Secara teknis, kepada Pajak.comDirektur Perpajakan Internasional Mekar Satria Utama menyebutkan, ketentuan mengenai bantuan penagihan pajak tercantum dalam Bab II Pasal 20 A UU HPP.

 “Pelaksanaan bantuan penagihan pajak antara DJP dengan otoritas pajak negara mitra dilakukan sesuai pembahasan dan kesepakatan bersama, berdasarkan perjanjian internasional secara resiprokal. Sebagai contoh, tindakan penagihan pajak di Indonesia akan dilakukan sampai dengan memberitahuan surat paksa oleh negara mitra,” jelas pria yang hangat disapa Toto ini melalui pesan singkat.

Direktorat Perpajakan Internasional DJP mencatat, saat ini Indonesia mempunyai 13 P3B yang mencantumkan pasal bantuan penagihan pajak dengan negara mitra, yaitu dengan Aljazair, Amerika Serikat, Armenia, Belanda, Belgia, Filipina, India, Laos, Mesir, Suriname, Yordania, Venezuela, dan Vietnam.

“Untuk ke depannya, Indonesia akan berkomitmen memperluas jaringan kerja sama bantuan penagihan pajak dengan negara mitra melalui perjanjian multilateral, yaitu konvensi tentang bantuan administratif bersama di bidang perpajakan,” kata Toto.
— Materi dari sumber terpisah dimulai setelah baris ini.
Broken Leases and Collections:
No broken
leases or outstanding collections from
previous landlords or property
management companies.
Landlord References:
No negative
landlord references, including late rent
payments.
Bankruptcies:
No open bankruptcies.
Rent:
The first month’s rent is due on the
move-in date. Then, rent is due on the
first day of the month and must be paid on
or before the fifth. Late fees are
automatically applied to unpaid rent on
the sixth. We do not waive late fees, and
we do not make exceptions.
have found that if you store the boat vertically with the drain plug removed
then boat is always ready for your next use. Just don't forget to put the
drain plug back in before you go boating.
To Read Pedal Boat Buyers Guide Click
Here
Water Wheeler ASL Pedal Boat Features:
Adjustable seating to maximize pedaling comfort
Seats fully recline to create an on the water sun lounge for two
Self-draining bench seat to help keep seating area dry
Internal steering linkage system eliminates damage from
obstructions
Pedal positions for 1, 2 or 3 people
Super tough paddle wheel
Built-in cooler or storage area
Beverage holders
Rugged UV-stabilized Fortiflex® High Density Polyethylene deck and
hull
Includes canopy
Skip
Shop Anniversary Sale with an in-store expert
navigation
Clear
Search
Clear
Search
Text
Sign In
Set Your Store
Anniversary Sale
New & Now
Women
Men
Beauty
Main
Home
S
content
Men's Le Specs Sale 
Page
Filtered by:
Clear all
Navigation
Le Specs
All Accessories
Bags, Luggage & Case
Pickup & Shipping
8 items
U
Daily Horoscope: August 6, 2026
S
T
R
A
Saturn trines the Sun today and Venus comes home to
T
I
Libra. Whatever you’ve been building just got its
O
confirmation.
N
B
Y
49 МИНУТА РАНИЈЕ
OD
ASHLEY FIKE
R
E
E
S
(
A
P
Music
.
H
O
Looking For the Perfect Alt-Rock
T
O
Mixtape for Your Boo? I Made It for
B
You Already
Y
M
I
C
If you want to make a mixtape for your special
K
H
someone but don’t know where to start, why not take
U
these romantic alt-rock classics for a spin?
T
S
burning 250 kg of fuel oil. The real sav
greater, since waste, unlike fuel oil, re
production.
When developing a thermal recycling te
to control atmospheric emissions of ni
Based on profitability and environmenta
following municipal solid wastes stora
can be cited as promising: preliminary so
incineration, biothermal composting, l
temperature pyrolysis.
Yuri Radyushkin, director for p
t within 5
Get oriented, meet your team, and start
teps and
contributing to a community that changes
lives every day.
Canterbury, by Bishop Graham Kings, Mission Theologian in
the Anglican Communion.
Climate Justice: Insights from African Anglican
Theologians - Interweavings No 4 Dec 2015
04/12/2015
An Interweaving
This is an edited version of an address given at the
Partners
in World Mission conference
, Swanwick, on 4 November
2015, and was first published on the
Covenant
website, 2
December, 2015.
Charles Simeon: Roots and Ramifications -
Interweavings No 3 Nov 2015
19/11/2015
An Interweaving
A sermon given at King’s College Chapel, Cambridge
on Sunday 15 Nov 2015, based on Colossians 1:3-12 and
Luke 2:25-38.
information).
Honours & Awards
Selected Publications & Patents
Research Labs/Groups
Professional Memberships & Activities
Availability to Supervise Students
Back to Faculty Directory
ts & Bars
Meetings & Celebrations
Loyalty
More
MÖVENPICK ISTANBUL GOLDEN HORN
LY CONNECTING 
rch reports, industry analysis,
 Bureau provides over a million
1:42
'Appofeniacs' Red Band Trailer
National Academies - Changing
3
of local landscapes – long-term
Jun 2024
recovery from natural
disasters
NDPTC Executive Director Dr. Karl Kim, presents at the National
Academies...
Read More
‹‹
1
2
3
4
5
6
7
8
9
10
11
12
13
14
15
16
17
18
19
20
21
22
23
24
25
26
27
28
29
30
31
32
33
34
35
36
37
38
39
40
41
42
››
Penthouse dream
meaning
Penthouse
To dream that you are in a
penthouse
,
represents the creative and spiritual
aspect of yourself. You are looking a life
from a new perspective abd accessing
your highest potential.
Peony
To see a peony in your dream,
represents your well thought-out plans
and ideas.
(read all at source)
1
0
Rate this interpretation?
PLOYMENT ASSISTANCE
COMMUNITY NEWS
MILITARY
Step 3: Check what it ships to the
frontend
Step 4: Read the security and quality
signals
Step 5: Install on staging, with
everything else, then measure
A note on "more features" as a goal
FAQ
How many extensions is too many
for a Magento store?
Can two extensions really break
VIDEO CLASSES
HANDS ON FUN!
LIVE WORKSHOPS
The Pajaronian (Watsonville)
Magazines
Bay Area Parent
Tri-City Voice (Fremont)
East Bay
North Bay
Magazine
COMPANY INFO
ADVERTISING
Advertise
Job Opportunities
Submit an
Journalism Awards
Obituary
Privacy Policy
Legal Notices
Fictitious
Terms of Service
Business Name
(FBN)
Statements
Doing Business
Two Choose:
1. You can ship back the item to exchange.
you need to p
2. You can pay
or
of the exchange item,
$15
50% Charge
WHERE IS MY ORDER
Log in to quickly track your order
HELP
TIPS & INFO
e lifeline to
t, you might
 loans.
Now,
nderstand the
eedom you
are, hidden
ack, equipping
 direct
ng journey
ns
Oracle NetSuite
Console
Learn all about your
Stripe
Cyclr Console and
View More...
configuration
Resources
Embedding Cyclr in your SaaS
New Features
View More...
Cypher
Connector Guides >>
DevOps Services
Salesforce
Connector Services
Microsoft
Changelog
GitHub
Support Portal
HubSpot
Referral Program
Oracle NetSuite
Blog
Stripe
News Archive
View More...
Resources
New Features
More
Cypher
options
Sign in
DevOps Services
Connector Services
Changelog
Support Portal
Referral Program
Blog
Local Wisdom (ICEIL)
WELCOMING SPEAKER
Di sisi lain, ia menekankan, pelaksanaan bantuan penagihan pajak global berbeda dengan skema Automatic Exchange of Information (AEoI). Pelaksanaan bantuan penagihan pajak antara DJP dengan otoritas pajak dilakukan berdasarkan pembahasan dan kesepakatan bersama untuk setiap kasus perpajakan (case by case). Sementara AEoI merupakan pertukaran informasi secara otomatis yang dilakukan secara periodik, sistematis, dan berkesinambungan. Adapun skema AEoI meliputi pertukaran informasi berupa rekening keuangan (financial account), laporan per negara (country by country report), maupun informasi bukti potong Pajak Penghasilan/PPh (withholding tax).